French playwright, writer, and artist

Gaël Octavia (born 29 December 1977 in Fort-de-France, Martinique), is a French writer and playwright. She is also a film director and painter. In May 2025, she was awarded the Prix Goncourt de la nouvelle for her collection of short stories, L'étrangeté de Mathilde T.

== Biography ==
Gaël Octavia grew up on a council estate in Schœlcher, where she was greatly influenced by her parents. Her mother would tell the story of Octavia's grandmother, who fell in love with a married man. When he died, she was left alone to raise her children, destitute and excluded. This family story captivated Gaël Octavia, who retold it in Ma Parole. After studying at the Lycée Victor-Schœlcher, she obtained her baccalaureate in 1995 and left Martinique to settle in Paris to study. She studied at the lycée Fénelon in Paris and then at a prestigious engineering school.

After graduating with a degree in engineering, she worked in telecommunications. In 2002, she started writing for Tangente, a popular mathematics magazine. She also became head of communications for Fondation Sciences Mathématiques de Paris.

Gaël Octavia's abilities blend the mathematical and the artistic. Her favourite means of expression are painting, film making, and above all, literary writing.

== Writing ==
While being influenced by Martinique, Gaël Octavia's writing deals with broad issues: the family, the status of women, social exclusion and migration.

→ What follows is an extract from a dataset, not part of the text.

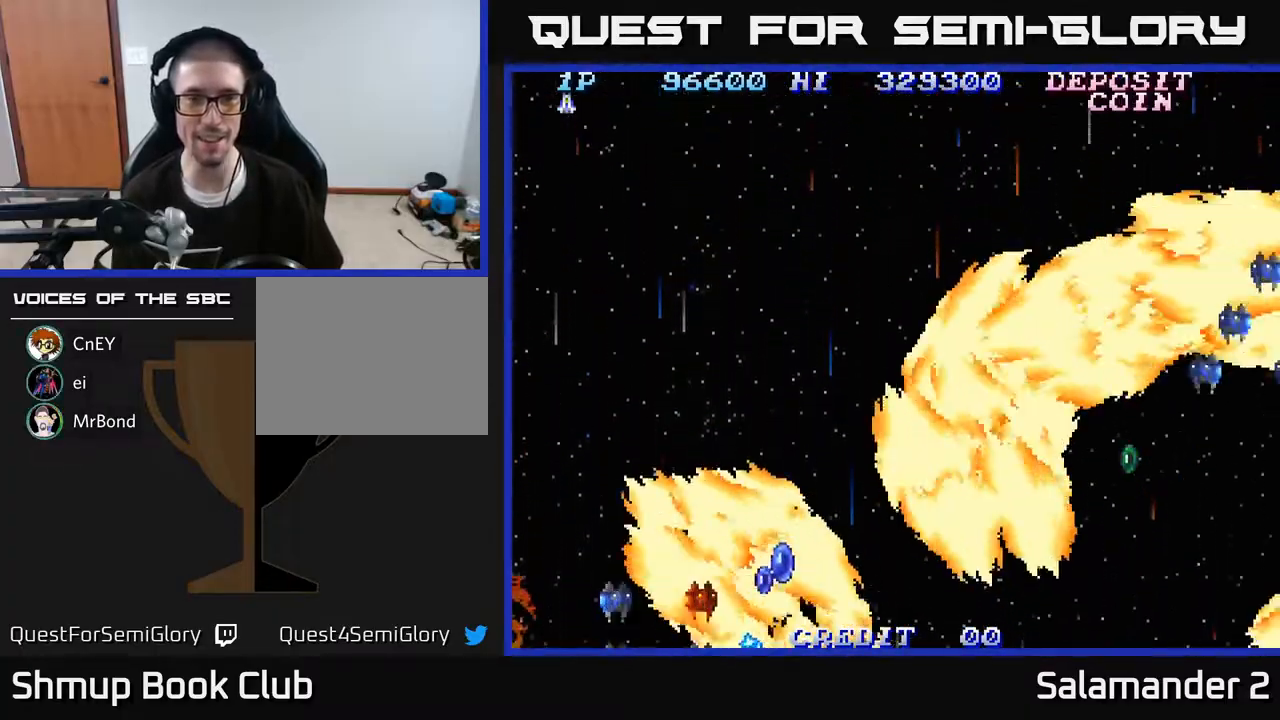
{"buttons": ["DPAD_RIGHT"], "right_stick": "center", "events": [[67, "DPAD_RIGHT", "down"], [200, "A", "down"], [350, "A", "up"]]}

Cultural organisations working to promote Caribbean theatre recognised Octavia's work early on. In 2003, actor Greg Germain chose her first play, Le Voyage, for a reading in his theatre at the Chapelle du Verbe Incarné in Avignon. The following year, Congre et homard, another play, was selected by the reading committee of Textes en Paroles, an association based in Guadeloupe working to promote contemporary Caribbean theatrical writing. In 2005, Moisson d'avril, a portrait of a power-seeking but conflicted politician, was broadcast on RFO Martinique under the title "Ça y est!". Gaël Octavia's plays have been staged in France, Democratic Republic of the Congo, across the West Indies and in the United States.

In 2009, her first book, Le Voyage, was published by the New York publisher RivartiCollection.

The first of her plays to be staged, Congre et homard, is a story told between a fisherman and the young man working for him, the third character being the fisherman's wife, who never appears. It was premiered in 2010 by the Guadeloupean director Dominik Bernard, as part of the first edition of the Cap Excellence en Théâtre Festival. After a tour of the Caribbean, in Guadeloupe, Haiti, Martinique and Guyana, the play was performed during the 2011 Avignon Festival, before being published the following year by Lansman, under the Etc Caraibe label. Cette guerre que nous n'avons pas faite, a dialogue between a soldier and his mother, was premiered in 2017 by Luc Clémentin at the Scène nationale de Martinique, Tropiques Atrium, and was performed in Martinique, Guadeloupe, Paris and Reunion. La fin de Mame Baby is a story of four women narrated by Aline, a home care nurse just returned to her neighbourhood, after fleeing it seven years before. It won the prix Wepler in 2017. It has been said that in her two novels, she dismantles the myth of the poto mitan, the woman as pillar of Martinique society, saying herself of the idea: "culpabilise les femmes et dédouane les hommes", that it places a burden of responsibility on women, while exculpating men.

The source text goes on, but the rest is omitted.